From a health care delivery standpoint, it was very encouraging to find that the odds of 30-day mortality did not increase in 2020 in these countries, for any condition. Due to altered management practices, issues related to the quality of care for patients with neurooncological diseases during the pandemic have been raised33. Our results, however, suggest that methods imposed to deliver care during COVID-19 in Austria, the Czech Republic, and Switzerland did not have major negative consequences.

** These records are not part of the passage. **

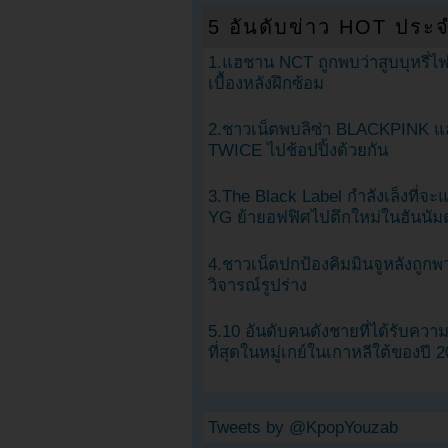
5 อันดับข่าว HOT ประจ
1.แฮชาน NCT ถูกพบว่าสูบบุหรี่ไฟ
เบื้องหลังฝึกซ้อม
2.ชาวเน็ตพบลิซ่า BLACKPINK แ
TWICE ไปช้อปปิ้งด้วยกัน
3.The Black Label กำลังเล็งที่จ
YG ย้ายอฟฟิศไปตึกใหม่ในฮันนัม
4.ชาวเน็ตปกป้องคิมมินจูหลังถูกพ
วิจารณ์รูปร่าง
5.10 อันดับคนดังชายที่ได้รับคว
ที่สุดในหมู่เกย์ในเกาหลีใต้ของปี 
Tweets by @KpopYouzab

Major strengths of this study were the large sample size, inclusion of multiple reference periods (2017–2019) for comparison to COVID-19, and representation of nearly all neurosurgical centres in Austria, the Czech Republic, and Switzerland. The interpretation of our data is limited, however, by the observational and retrospective nature of the study. Further, only patients that received surgical care were analysed. Future studies should consider the extent to which societal measures associated with COVID-19 may have influenced access to health care services by exploring other outcomes, including disease severity. Additionally, lengthening the duration of data acquisition beyond the 1-month window would allow the detection of a “rebound” in cases that were reduced by the pandemic. Hence, surgical prioritization after the pandemic is important too34. Further, one should keep in mind that COVID-19 per se causes significant neurological manifestations35,36 and some patients might need surgical care.

Conclusion

The world continues to face major challenges in managing COVID-19, which also include potential restrictions of health care services. Hence, it is uplifting to know that the neurosurgical community’s response to the initial phase of the pandemic, in at least three European countries, maintained high standards of care and low rates of acute mortality. Nevertheless, the potential of delayed patient presentation warrants further investigation as emergent neurosurgical care needs to be provided at all times.